LONDON (Reuters) - Prime Minister David Cameron’s Conservative party became favorites to win the most seats at a national election in May for the first time in three years on Thursday, according to bookmaker Ladbrokes, overtaking its nearest rival Labour.
The election is set to be the closest in a generation, with opinion polls showing Labour and the Conservatives almost level pegging, and both having lost support to nationalist and single-issue parties.
Ladbrokes said that while neither party was expected to win an overall majority, the Conservatives were now favorites to win the most seats due to rising support for the Scottish National Party (SNP), and a jump in popularity for the Green Party, both of which threaten to take votes from Labour.

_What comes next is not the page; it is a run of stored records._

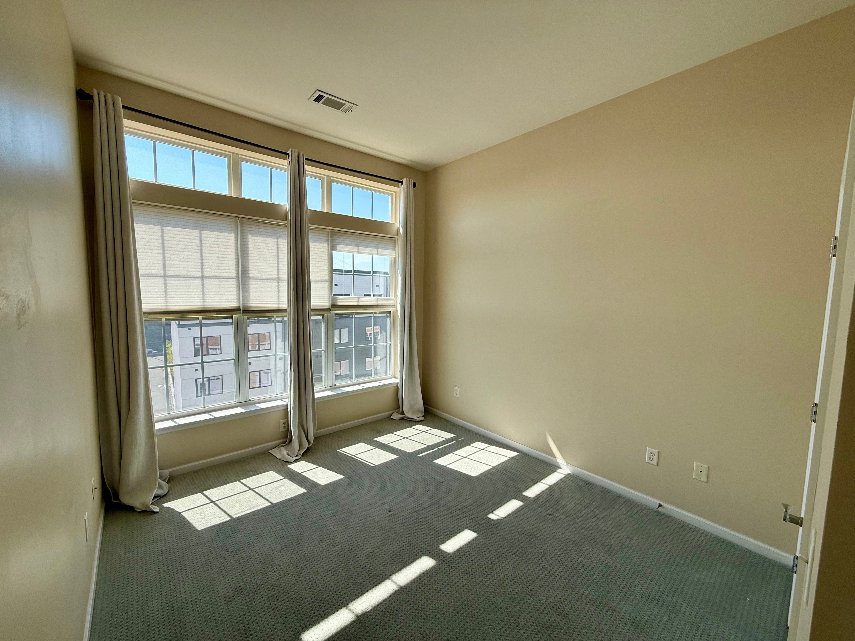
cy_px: 320
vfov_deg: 85.7
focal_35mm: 14
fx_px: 346
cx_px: 428
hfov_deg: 102.1
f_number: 2.2
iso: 64
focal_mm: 2.22
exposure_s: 1/1017
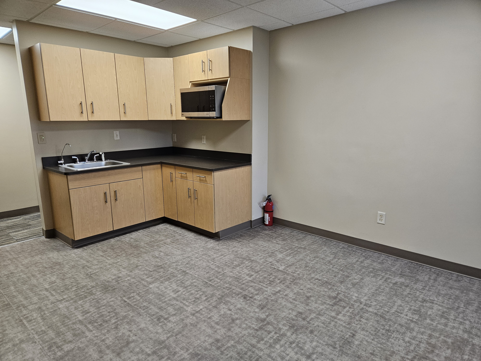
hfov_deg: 73.9
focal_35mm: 23
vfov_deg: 58.9
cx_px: 240
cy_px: 180
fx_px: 320
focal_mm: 5.4
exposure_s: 1/120
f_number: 1.8
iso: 250
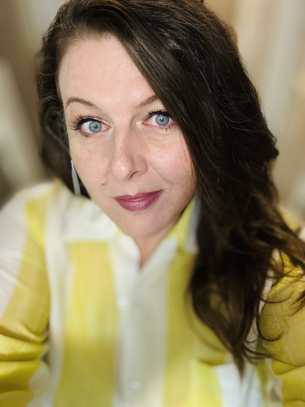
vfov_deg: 60.0
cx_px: 152
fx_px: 352
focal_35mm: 30
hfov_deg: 46.8
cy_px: 204
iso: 320
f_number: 1.9
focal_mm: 2.69
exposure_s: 1/30
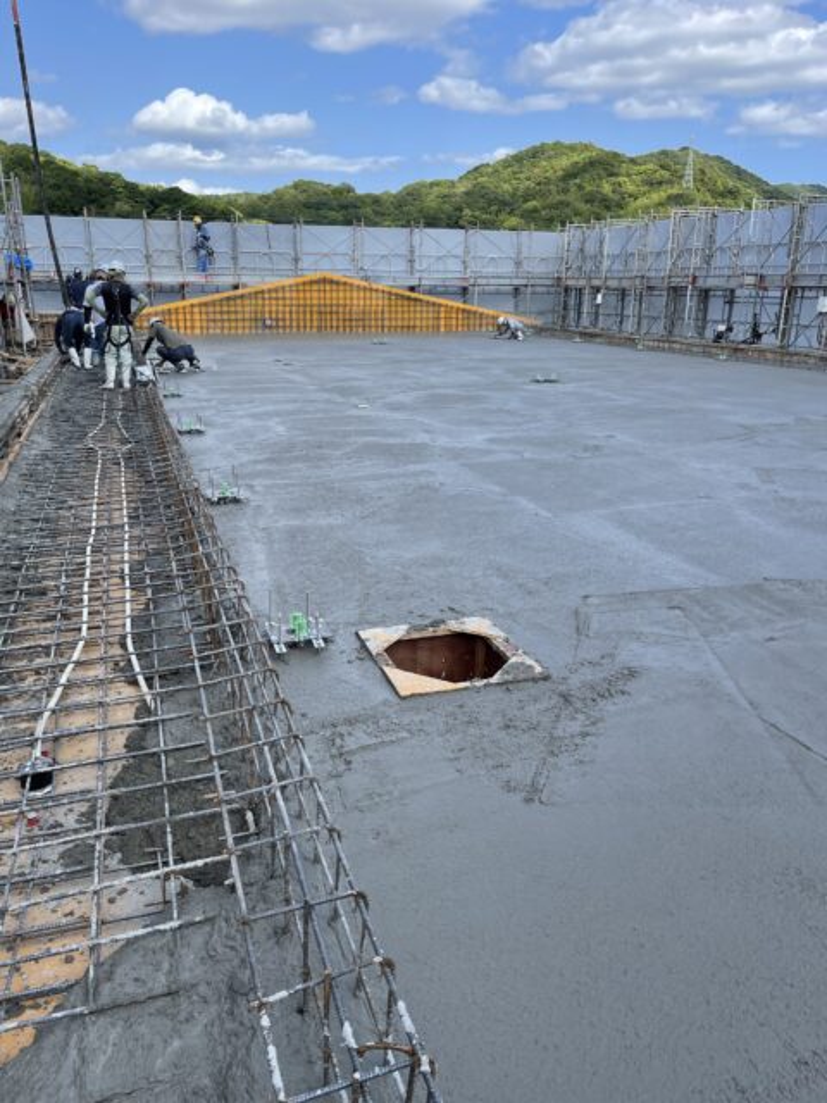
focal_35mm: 26
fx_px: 828
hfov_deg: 53.1
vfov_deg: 67.3
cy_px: 552
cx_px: 414
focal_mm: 5.1
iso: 32
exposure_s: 1/1946
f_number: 1.6
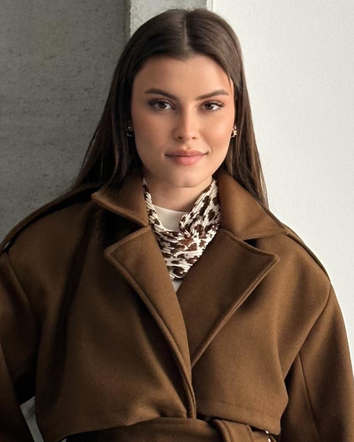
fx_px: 2055
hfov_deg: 9.8
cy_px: 244
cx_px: 217
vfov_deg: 12.3
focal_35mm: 157
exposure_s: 1/60
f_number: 1.78
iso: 200
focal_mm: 6.86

“The money now says that David Cameron could be staying on in Downing Street,” Matthew Shaddick, head of political odds at Ladbrokes said, announcing the firm had cut the odds on the Conservatives and raised those on Ed Miliband’s Labour.
“Ed Miliband is now fighting a war on two fronts, with the SNP hammering Labour in Scotland and the Green surge threatening to hand several seats to the (Conservatives) Tories in England.”
An opinion poll from YouGov on Thursday put Labour on 34 percent, just ahead of the Conservatives on 33 percent. The anti-EU party UKIP polled at 14 percent, the Greens at 8 percent and the Liberal Democrats, currently junior coalition partners, at 6 percent.